HawkCell offers innovative solutions for Biotech and Medtech companies, specializing in MRI biomarkers and preclinical MRI studies. Our comprehensive approach enables you to conduct efficacy and safety studies simultaneously, accelerating your drug development process.
Conduct multiple studies in parallel, saving time and resources.
Utilize MRI biomarkers for accurate measurement of disease progression and treatment response.
Assess the safety profile of your drug candidates early in development.
Gain valuable insights from our preclinical MRI studies to inform your drug development strategy.
MRI significantly speeds up preclinical research by offering real-time, non-invasive, high-resolution imaging of biological processes. This enables researchers to:
Monitor disease progression and treatment response.
Evaluate drug efficacy in targeting specific biological pathways.
Study anatomical changes in tissue structure and function.
Reduce animal use by minimizing the number of animals required through comprehensive data from a single scan.
MRI provides detailed, real-time imaging of biological processes within living organisms, allowing researchers to study organ, tissue, and cellular structure and function without invasive procedures. This yields valuable insights into disease mechanisms and drug responses.
MRI data helps identify safety concerns or inefficacy early, reducing costly clinical trial failures. Additionally, MRI-derived data strengthens patent applications, enhancing protection of intellectual property.
MRI’s non-invasive nature reduces the need for multiple animals in research, promoting more ethical studies by minimizing animal suffering and eliminating the pain associated with invasive techniques.
We develop MRI biomarkers tailored to answer specific therapeutic areas and research needs.
Our experienced team conducts comprehensive preclinical MRI studies, including efficacy, safety, and pharmacokinetic assessments.
We provide expert analysis and interpretation of MRI data, delivering actionable insights.
Whole Body Diffusion Imaging (WBDI) is a specialized MRI technique that provides detailed information about tissue microstructure and cellular organization throughout the entire body. By measuring the diffusion of water molecules within tissues, WBDI can detect abnormalities in cellular architecture, such as those associated with diseases like cancer and metastases.

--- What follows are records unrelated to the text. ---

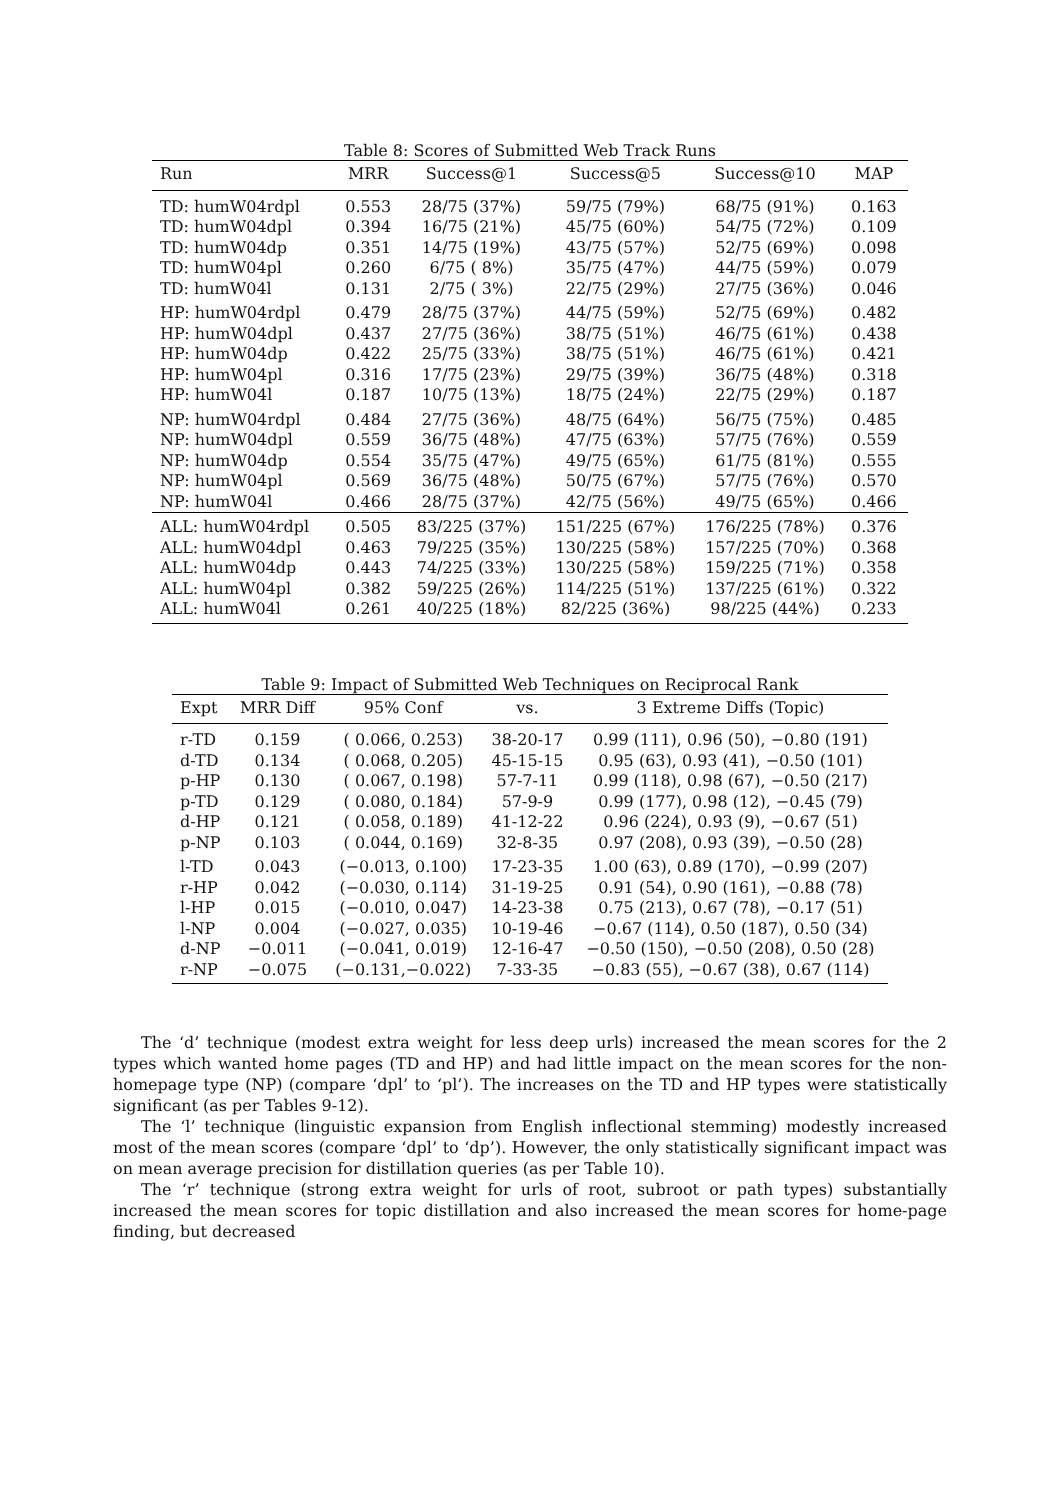Table 8: Scores of Submitted Web Track Runs
| Run | MRR | Success@1 | Success@5 | Success@10 | MAP |
| --- | --- | --- | --- | --- | --- |
| TD: humW04rdpl | 0.553 | 28/75 (37%) | 59/75 (79%) | 68/75 (91%) | 0.163 |
| TD: humW04dpl | 0.394 | 16/75 (21%) | 45/75 (60%) | 54/75 (72%) | 0.109 |
| TD: humW04dp | 0.351 | 14/75 (19%) | 43/75 (57%) | 52/75 (69%) | 0.098 |
| TD: humW04pl | 0.260 | 6/75 ( 8%) | 35/75 (47%) | 44/75 (59%) | 0.079 |
| TD: humW04l | 0.131 | 2/75 ( 3%) | 22/75 (29%) | 27/75 (36%) | 0.046 |
| HP: humW04rdpl | 0.479 | 28/75 (37%) | 44/75 (59%) | 52/75 (69%) | 0.482 |
| HP: humW04dpl | 0.437 | 27/75 (36%) | 38/75 (51%) | 46/75 (61%) | 0.438 |
| HP: humW04dp | 0.422 | 25/75 (33%) | 38/75 (51%) | 46/75 (61%) | 0.421 |
| HP: humW04pl | 0.316 | 17/75 (23%) | 29/75 (39%) | 36/75 (48%) | 0.318 |
| HP: humW04l | 0.187 | 10/75 (13%) | 18/75 (24%) | 22/75 (29%) | 0.187 |
| NP: humW04rdpl | 0.484 | 27/75 (36%) | 48/75 (64%) | 56/75 (75%) | 0.485 |
| NP: humW04dpl | 0.559 | 36/75 (48%) | 47/75 (63%) | 57/75 (76%) | 0.559 |
| NP: humW04dp | 0.554 | 35/75 (47%) | 49/75 (65%) | 61/75 (81%) | 0.555 |
| NP: humW04pl | 0.569 | 36/75 (48%) | 50/75 (67%) | 57/75 (76%) | 0.570 |
| NP: humW04l | 0.466 | 28/75 (37%) | 42/75 (56%) | 49/75 (65%) | 0.466 |
| ALL: humW04rdpl | 0.505 | 83/225 (37%) | 151/225 (67%) | 176/225 (78%) | 0.376 |
| ALL: humW04dpl | 0.463 | 79/225 (35%) | 130/225 (58%) | 157/225 (70%) | 0.368 |
| ALL: humW04dp | 0.443 | 74/225 (33%) | 130/225 (58%) | 159/225 (71%) | 0.358 |
| ALL: humW04pl | 0.382 | 59/225 (26%) | 114/225 (51%) | 137/225 (61%) | 0.322 |
| ALL: humW04l | 0.261 | 40/225 (18%) | 82/225 (36%) | 98/225 (44%) | 0.233 |
Table 9: Impact of Submitted Web Techniques on Reciprocal Rank
| Expt | MRR Diff | 95% Conf | vs. | 3 Extreme Diffs (Topic) |
| --- | --- | --- | --- | --- |
| r-TD | 0.159 | ( 0.066, 0.253) | 38-20-17 | 0.99 (111), 0.96 (50), −0.80 (191) |
| d-TD | 0.134 | ( 0.068, 0.205) | 45-15-15 | 0.95 (63), 0.93 (41), −0.50 (101) |
| p-HP | 0.130 | ( 0.067, 0.198) | 57-7-11 | 0.99 (118), 0.98 (67), −0.50 (217) |
| p-TD | 0.129 | ( 0.080, 0.184) | 57-9-9 | 0.99 (177), 0.98 (12), −0.45 (79) |
| d-HP | 0.121 | ( 0.058, 0.189) | 41-12-22 | 0.96 (224), 0.93 (9), −0.67 (51) |
| p-NP | 0.103 | ( 0.044, 0.169) | 32-8-35 | 0.97 (208), 0.93 (39), −0.50 (28) |
| l-TD | 0.043 | (−0.013, 0.100) | 17-23-35 | 1.00 (63), 0.89 (170), −0.99 (207) |
| r-HP | 0.042 | (−0.030, 0.114) | 31-19-25 | 0.91 (54), 0.90 (161), −0.88 (78) |
| l-HP | 0.015 | (−0.010, 0.047) | 14-23-38 | 0.75 (213), 0.67 (78), −0.17 (51) |
| l-NP | 0.004 | (−0.027, 0.035) | 10-19-46 | −0.67 (114), 0.50 (187), 0.50 (34) |
| d-NP | −0.011 | (−0.041, 0.019) | 12-16-47 | −0.50 (150), −0.50 (208), 0.50 (28) |
| r-NP | −0.075 | (−0.131,−0.022) | 7-33-35 | −0.83 (55), −0.67 (38), 0.67 (114) |
The ‘d’ technique (modest extra weight for less deep urls) increased the mean scores for the 2 types which wanted home pages (TD and HP) and had little impact on the mean scores for the non-homepage type (NP) (compare ‘dpl’ to ‘pl’). The increases on the TD and HP types were statistically significant (as per Tables 9-12).
The ‘l’ technique (linguistic expansion from English inflectional stemming) modestly increased most of the mean scores (compare ‘dpl’ to ‘dp’). However, the only statistically significant impact was on mean average precision for distillation queries (as per Table 10).
The ‘r’ technique (strong extra weight for urls of root, subroot or path types) substantially increased the mean scores for topic distillation and also increased the mean scores for home-page finding, but decreased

Perfusion MRI measures blood flow within tissues. By quantifying the rate at which blood enters and exits a particular region, perfusion MRI offers valuable insights into tissue metabolism, oxygen delivery, and vascular function, particularly useful for assessing conditions like ischemic stroke.
T1 Mapping is an MRI technique that measures the longitudinal relaxation time, indicating the time it takes for the magnetization of protons to recover to 63% of its equilibrium after a radiofrequency pulse. T1-weighted images are often used to visualize anatomical structures and differentiate between tissues with varying water content.
T2 Mapping measures the transverse relaxation time, which is the time it takes for proton magnetization to decay to 37% of its initial value after a radiofrequency pulse. T2-weighted images are commonly used to visualize fluid-filled structures and detect abnormalities in tissue microstructure.
R2 Mapping* measures the rate of transverse relaxation of tissue protons, influenced by factors like magnetic field inhomogeneities, susceptibility effects, and iron content in tissues.
Quantitative Susceptibility Mapping (QSM) uses advanced post-processing algorithms to reconstruct quantitative susceptibility maps from raw phase images, providing precise estimates of magnetic susceptibility within each voxel. Unlike R2* mapping, QSM differentiates between paramagnetic and diamagnetic inclusions, making it particularly useful in neurodegenerative diseases where changes in tissue myelin content (diamagnetic) and iron content (paramagnetic) may coexist.
Diffusion Tensor Imaging (DTI) estimates the organization of axonal (white matter) structures through anisotropic diffusion. Using fiber tracking techniques, DTI data allows for the 3D reconstruction of neural tracts, providing valuable insights into brain connectivity.